Tally the lines in the records underneath that contain the string "EAGLE", and state the figure by itself.

::: MATERIAL SHOWN

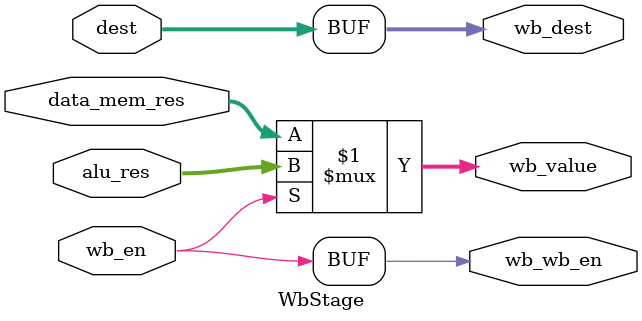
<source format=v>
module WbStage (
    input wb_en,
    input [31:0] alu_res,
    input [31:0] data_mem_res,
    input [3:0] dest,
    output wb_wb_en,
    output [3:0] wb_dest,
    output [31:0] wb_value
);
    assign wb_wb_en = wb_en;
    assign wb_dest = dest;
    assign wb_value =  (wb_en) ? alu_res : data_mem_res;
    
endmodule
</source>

::::::
::: MATERIAL SHOWN

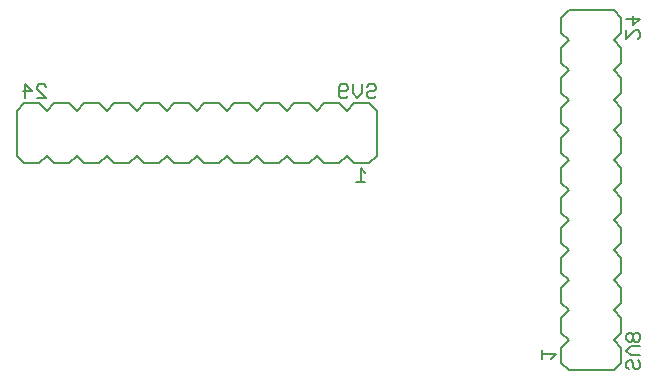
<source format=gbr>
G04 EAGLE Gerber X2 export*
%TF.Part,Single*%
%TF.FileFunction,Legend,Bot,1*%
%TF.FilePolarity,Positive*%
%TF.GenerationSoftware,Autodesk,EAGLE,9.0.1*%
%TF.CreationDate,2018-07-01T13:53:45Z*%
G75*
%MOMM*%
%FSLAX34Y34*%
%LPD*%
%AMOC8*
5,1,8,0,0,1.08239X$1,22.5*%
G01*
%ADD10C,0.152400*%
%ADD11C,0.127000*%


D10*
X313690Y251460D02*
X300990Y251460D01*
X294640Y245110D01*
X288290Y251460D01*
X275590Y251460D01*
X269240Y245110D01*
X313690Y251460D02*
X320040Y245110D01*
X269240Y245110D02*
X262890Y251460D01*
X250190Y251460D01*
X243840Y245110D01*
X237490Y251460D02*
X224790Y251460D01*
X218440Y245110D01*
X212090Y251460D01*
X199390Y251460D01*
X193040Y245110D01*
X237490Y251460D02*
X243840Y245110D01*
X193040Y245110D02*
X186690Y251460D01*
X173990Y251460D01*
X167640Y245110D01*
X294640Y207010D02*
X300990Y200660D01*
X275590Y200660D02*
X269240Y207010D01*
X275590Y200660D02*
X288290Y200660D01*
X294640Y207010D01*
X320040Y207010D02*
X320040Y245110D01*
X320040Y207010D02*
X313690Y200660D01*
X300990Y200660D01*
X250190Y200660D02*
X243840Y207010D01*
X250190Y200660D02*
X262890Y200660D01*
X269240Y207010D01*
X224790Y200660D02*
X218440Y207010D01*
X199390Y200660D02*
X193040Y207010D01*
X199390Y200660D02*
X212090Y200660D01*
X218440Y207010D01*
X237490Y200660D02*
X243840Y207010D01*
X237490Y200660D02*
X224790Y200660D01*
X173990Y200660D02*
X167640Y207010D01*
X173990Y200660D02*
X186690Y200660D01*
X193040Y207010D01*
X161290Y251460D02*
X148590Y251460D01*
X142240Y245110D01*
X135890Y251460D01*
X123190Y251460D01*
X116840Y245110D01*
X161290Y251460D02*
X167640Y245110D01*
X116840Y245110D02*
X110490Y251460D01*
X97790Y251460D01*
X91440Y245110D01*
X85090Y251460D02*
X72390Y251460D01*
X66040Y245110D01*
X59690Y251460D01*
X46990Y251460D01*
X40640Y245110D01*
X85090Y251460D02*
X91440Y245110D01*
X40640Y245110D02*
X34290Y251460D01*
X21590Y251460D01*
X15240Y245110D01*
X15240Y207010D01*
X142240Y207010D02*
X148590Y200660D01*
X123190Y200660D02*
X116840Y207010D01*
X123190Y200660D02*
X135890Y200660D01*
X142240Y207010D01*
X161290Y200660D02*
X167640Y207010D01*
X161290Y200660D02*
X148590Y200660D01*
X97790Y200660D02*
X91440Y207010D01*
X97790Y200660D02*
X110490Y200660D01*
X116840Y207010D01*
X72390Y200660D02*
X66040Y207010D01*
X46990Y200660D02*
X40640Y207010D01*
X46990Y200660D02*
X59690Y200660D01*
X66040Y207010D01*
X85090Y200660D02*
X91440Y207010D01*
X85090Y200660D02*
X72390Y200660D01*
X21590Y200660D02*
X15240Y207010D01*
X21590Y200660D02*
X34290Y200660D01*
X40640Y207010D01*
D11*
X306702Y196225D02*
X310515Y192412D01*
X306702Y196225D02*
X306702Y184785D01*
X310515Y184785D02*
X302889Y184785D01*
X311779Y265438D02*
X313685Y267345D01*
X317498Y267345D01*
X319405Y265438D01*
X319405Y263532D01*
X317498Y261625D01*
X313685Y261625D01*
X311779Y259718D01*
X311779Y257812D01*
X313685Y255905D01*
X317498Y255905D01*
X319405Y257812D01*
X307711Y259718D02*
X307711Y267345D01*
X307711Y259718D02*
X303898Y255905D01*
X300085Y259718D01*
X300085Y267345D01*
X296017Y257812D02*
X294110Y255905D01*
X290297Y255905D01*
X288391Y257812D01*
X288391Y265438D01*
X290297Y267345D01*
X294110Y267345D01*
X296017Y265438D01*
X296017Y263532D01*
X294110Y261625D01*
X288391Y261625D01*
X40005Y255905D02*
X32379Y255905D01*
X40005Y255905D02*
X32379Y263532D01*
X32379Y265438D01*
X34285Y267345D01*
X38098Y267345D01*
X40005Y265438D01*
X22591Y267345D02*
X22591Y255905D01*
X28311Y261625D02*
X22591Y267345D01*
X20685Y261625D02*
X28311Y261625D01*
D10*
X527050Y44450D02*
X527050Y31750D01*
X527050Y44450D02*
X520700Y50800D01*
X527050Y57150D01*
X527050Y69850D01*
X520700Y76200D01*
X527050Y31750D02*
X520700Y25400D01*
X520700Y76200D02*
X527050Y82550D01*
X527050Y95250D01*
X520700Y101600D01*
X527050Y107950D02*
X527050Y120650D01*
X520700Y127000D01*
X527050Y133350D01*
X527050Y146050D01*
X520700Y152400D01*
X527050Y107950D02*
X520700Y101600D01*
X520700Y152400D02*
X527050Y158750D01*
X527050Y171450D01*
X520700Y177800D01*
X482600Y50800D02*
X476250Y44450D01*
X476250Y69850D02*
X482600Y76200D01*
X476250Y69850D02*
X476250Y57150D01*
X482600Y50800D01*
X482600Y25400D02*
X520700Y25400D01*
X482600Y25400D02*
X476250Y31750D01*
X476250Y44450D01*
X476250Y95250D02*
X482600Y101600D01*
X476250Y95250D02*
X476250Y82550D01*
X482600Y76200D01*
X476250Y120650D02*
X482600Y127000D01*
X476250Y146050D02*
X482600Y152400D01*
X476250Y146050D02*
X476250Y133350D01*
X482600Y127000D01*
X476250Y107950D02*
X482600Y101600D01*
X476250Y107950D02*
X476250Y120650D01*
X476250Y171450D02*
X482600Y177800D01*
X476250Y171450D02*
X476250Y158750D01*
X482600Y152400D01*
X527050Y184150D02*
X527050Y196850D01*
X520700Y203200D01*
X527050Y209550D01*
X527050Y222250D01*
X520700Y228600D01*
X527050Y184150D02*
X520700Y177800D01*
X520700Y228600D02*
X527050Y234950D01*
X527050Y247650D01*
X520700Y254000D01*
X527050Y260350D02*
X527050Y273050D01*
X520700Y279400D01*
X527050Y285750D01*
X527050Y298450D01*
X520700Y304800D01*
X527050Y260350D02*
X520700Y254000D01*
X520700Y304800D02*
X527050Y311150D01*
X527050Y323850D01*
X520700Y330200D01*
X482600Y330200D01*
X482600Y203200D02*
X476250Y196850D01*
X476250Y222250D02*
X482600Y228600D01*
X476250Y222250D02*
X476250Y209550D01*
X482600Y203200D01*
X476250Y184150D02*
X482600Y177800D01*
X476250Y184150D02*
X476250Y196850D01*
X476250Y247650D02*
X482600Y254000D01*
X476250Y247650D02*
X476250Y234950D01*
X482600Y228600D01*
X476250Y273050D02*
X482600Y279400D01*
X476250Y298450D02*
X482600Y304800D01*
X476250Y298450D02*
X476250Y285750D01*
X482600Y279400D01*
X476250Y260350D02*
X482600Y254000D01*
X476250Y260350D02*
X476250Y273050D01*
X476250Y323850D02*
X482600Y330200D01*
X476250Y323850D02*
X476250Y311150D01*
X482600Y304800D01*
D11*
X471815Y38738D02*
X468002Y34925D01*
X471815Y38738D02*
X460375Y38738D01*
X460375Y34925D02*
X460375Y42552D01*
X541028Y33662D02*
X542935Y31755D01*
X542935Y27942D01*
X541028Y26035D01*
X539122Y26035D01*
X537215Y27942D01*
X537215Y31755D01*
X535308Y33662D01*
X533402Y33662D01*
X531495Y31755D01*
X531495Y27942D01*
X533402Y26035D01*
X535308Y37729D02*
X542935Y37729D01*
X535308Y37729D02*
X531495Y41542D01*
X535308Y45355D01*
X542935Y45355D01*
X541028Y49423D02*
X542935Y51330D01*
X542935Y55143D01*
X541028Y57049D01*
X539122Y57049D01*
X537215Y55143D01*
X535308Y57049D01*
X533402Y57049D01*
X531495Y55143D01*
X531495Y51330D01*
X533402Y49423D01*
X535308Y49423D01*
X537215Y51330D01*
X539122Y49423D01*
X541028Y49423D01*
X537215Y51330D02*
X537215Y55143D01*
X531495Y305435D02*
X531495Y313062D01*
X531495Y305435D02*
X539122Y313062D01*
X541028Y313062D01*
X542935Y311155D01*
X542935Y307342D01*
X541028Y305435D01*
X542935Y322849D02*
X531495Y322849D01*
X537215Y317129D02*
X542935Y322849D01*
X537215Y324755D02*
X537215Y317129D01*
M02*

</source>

::::::
::: MATERIAL SHOWN

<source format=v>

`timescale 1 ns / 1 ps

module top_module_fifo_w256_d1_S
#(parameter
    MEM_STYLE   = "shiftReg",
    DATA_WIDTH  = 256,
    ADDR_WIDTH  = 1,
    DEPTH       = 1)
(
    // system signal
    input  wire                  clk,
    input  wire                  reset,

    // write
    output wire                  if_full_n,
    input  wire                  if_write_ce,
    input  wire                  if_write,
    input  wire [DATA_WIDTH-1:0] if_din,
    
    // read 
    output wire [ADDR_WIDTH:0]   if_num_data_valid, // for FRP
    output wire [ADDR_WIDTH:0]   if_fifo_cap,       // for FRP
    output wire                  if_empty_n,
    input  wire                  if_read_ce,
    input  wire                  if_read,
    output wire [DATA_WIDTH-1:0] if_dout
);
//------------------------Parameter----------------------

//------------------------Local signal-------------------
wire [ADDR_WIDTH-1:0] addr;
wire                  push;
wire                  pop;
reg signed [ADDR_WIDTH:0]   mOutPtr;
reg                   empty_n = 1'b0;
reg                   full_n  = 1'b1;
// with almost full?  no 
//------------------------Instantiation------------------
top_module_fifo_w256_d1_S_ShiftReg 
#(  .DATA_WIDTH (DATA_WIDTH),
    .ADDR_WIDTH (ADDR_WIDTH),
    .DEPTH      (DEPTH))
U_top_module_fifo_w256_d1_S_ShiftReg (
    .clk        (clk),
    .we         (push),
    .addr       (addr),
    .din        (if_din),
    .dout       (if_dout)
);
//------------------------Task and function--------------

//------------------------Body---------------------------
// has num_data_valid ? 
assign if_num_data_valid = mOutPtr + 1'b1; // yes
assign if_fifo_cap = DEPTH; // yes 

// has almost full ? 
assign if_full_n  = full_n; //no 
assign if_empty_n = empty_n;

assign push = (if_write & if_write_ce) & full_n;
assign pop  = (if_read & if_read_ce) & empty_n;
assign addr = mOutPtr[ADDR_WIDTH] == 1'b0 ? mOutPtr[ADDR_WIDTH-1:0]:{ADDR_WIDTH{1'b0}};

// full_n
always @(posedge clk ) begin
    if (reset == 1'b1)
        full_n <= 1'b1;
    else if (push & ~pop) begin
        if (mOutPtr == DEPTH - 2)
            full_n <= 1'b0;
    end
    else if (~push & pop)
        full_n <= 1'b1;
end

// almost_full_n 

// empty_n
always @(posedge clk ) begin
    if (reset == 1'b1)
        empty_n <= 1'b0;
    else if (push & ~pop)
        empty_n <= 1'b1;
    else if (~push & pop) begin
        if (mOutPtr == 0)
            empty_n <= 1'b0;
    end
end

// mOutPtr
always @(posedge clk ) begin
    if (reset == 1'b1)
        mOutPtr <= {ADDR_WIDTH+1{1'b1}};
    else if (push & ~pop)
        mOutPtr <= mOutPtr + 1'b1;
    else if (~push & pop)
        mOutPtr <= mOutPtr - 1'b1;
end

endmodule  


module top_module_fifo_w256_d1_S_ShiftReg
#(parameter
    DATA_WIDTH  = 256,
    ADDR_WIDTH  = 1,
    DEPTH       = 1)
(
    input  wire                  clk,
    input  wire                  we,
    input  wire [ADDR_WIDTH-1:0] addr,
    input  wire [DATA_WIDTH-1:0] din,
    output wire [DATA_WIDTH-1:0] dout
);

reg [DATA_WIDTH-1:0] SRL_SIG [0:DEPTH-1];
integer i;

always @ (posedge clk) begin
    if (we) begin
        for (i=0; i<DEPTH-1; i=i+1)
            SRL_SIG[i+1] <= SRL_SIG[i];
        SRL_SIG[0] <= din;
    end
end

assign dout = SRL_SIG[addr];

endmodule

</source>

::::::

OUTPUT FOR THIS EXERCISE - 2